Somewhere in the late teens, I felt a twinge in the hamstring and started to panic. It wasn't acute like when it first happened, but rather the same residual soreness I had afterwards. Strangely enough, it dissipated after about 5 minutes and I never felt it again through the race. It kind of put me in a funk through those middle miles though as I was worried I was going to have to cut my run short.
When I did catch up to Matt, I was still in that funk. And really wasn't in any mood to talk. I kind of mumbled some words at him for about a mile and a half and then pushed him to go on ahead. Though I wasn't inherently feeling anything physically bad (wahoo!), I wanted to do quiet work by myself.
There was a 3 hour race that started at 4:00 p.m. and it was good to get some faster moving legs out on the course. The 12 hour runners were definitely into the zombie zone and the teenager who led the 6 hour for awhile had begun walking. About an hour into their race, I passed one of the 3 hour women and she must've thought I was in contention in her race because she immediately came blowing past me with a whole new gusto. Though I knew we weren't competing in the same race, it was good to kind of have someone be the pacemaker for at least a short while.
I had been pretty on top of my calories all day and was proud that side of the race was going really well. After I got into the double digits, I put my handheld on and kept hydrating until the final hour. I started with gels and then guzzled Tailwind in the middle miles. At some point, I grabbed a coconut bar and a handful of rosemary potatoes from the aid station and felt like a new person.
I drank an entire Coke from my stash as I was actually feeling sleepy in the second half. It seemed to be helping so I sought out another one from the aid station. I found one on the table, opened it, drank a quarter of it, and came back about 45 minutes later and drank the last quarter of it. Apparently I was sharing with someone, but these things somehow seem less gross when you've been running for 4 hours?
My marathon split was somewhere in the 3:40s and I was relieved when I hit that mark. Somewhere before I actually hit 50K, Matt and I were running together again and he asked if I had ever gone under 4:30 for a 50K. My 50K prior to this race was 4:47, but happy crossed over the line around 4:30 and Garmin beeped at 4:32:21. My GPS was losing about 2/100ths of a mile each lap so no official chip PR - just a Garmin one. But hey, a PR is a PR!
As it got close to 6:00 p.m. and the 5 hour mark, I noticed the waning sun and decreasing temperature. When I stopped to get my headlamp, I also tossed my gloves back on. I actually felt very comfortable temperature-wise the last hour so the gloves were a great choice!
Runner math was not really on the table until I had about 45 minutes left in the race. I was content to just get to a marathon, a 50K, then 35 miles. Once I got to 35 miles, I realized that I could hit 40 if I stayed within a reasonable pace. It was definitely getting harder and the miles were wearing on me. But with the finish nearing, I kept going. Just 3 more laps, just 2 more laps, just 1 more lap.

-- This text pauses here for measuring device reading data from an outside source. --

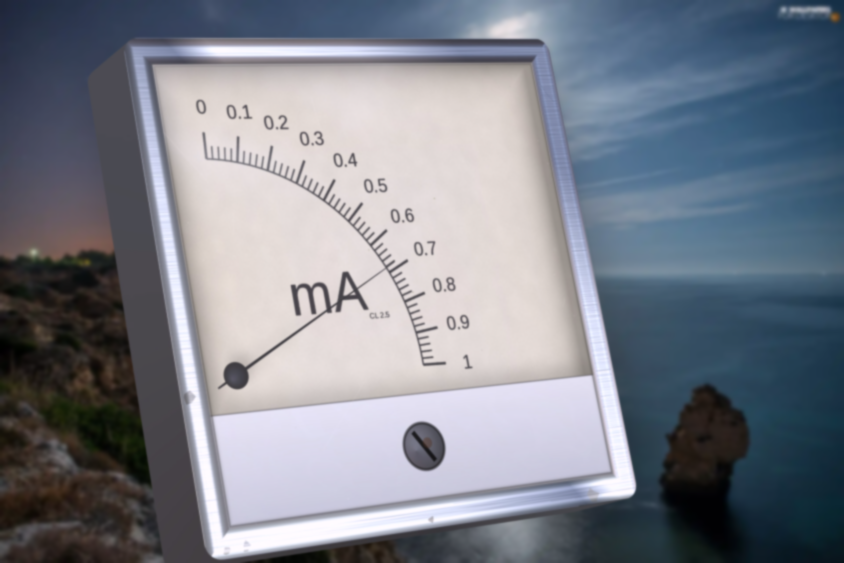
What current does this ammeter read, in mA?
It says 0.68 mA
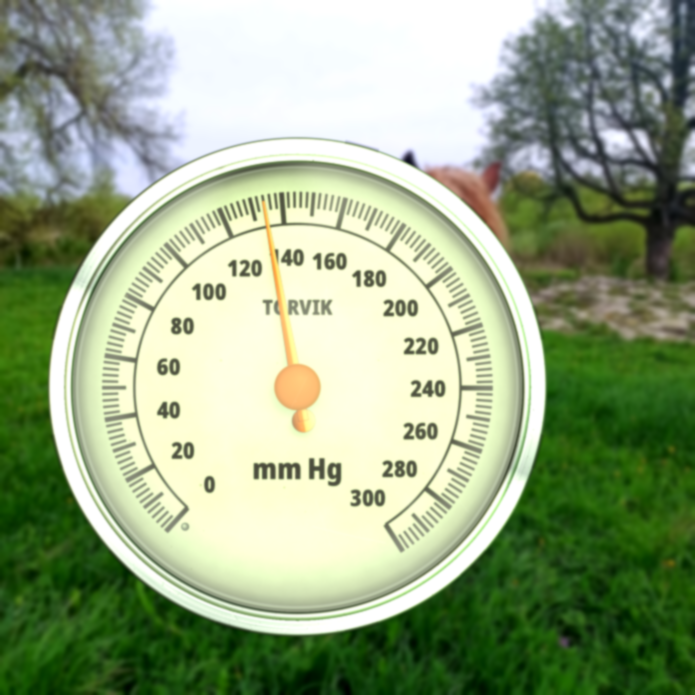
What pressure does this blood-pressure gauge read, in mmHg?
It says 134 mmHg
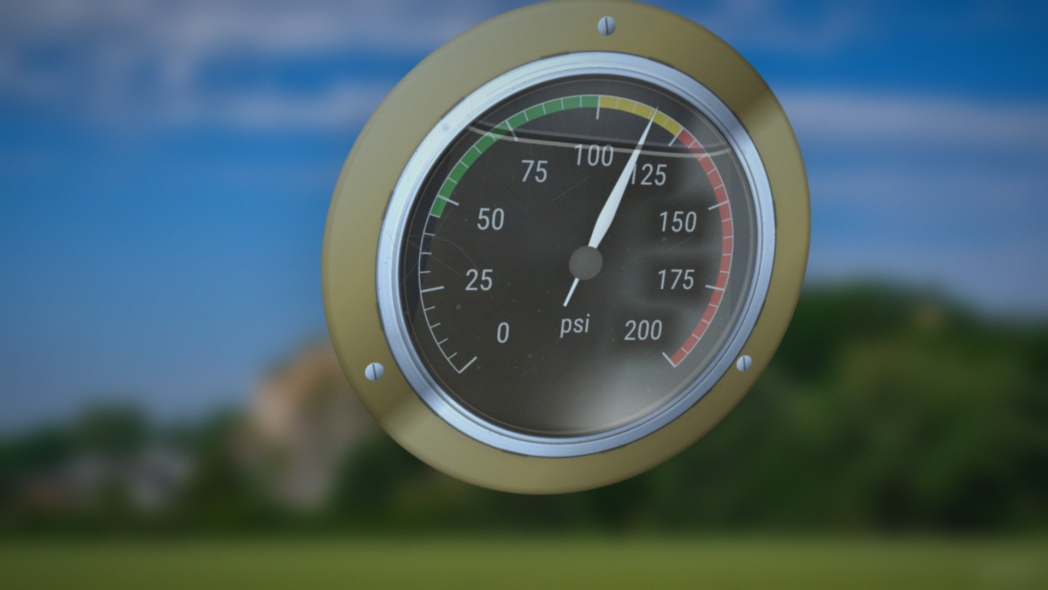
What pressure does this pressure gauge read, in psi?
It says 115 psi
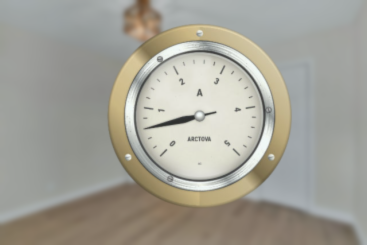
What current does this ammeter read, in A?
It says 0.6 A
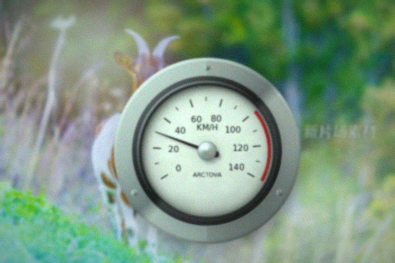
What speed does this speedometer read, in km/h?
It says 30 km/h
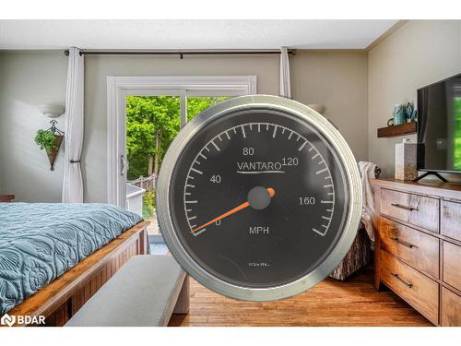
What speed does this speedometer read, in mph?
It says 2.5 mph
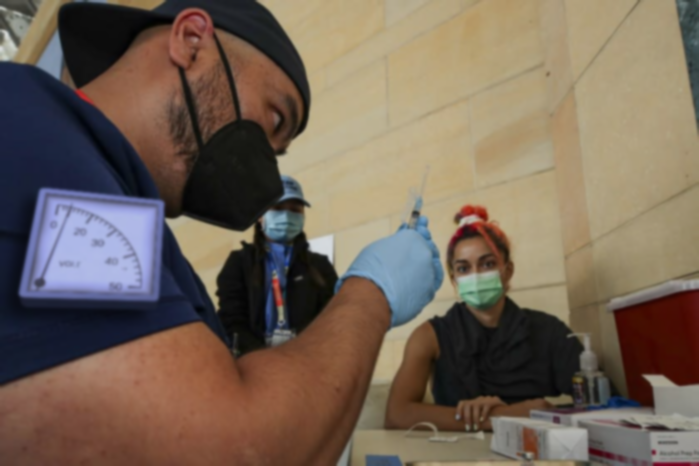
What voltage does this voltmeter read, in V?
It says 10 V
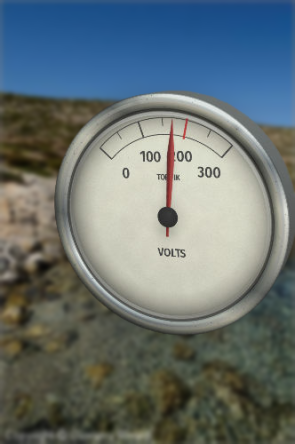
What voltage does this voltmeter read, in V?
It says 175 V
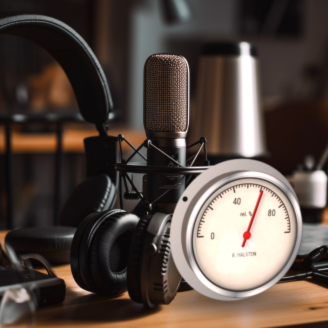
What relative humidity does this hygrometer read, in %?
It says 60 %
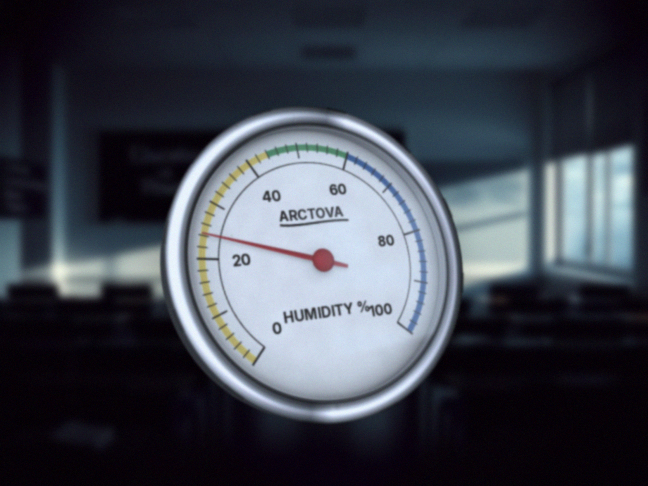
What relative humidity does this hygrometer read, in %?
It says 24 %
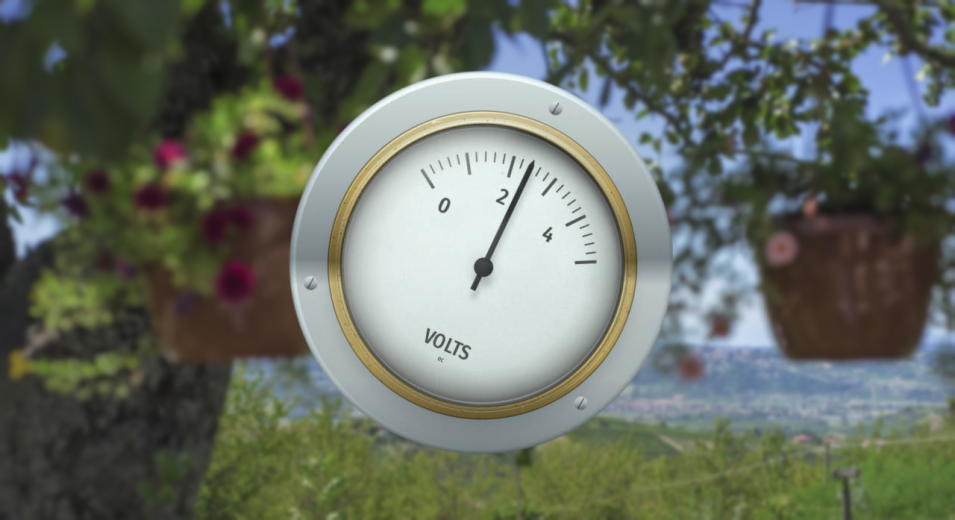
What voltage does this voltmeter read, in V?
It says 2.4 V
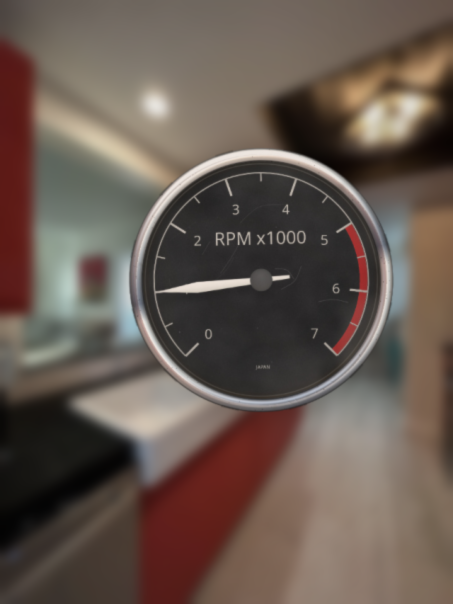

I knew I'd have 39.5ish on my Garmin when I stopped and really wanted it to say 40. But when I stopped after my 40th lap - the lap time became good enough. I was pooped. Happy, but pooped. I counted all my rocks, recorded my laps, and waited for Matt to come through on his final lap. He ended up with 33 laps - we basically did the same pace for 5 of the 6 hours - and he came in second!
40 miles in the 6 hour is a PR for me. Coming off 2 marathons and on a less-than-ideal course makes me feel good about where my fitness is even if my body parts are randomly uncooperative. There is always the what if factor of an ideal course and a rested body, but a couple of extra miles in the 6 hour is one I'm okay to leave on the table for now.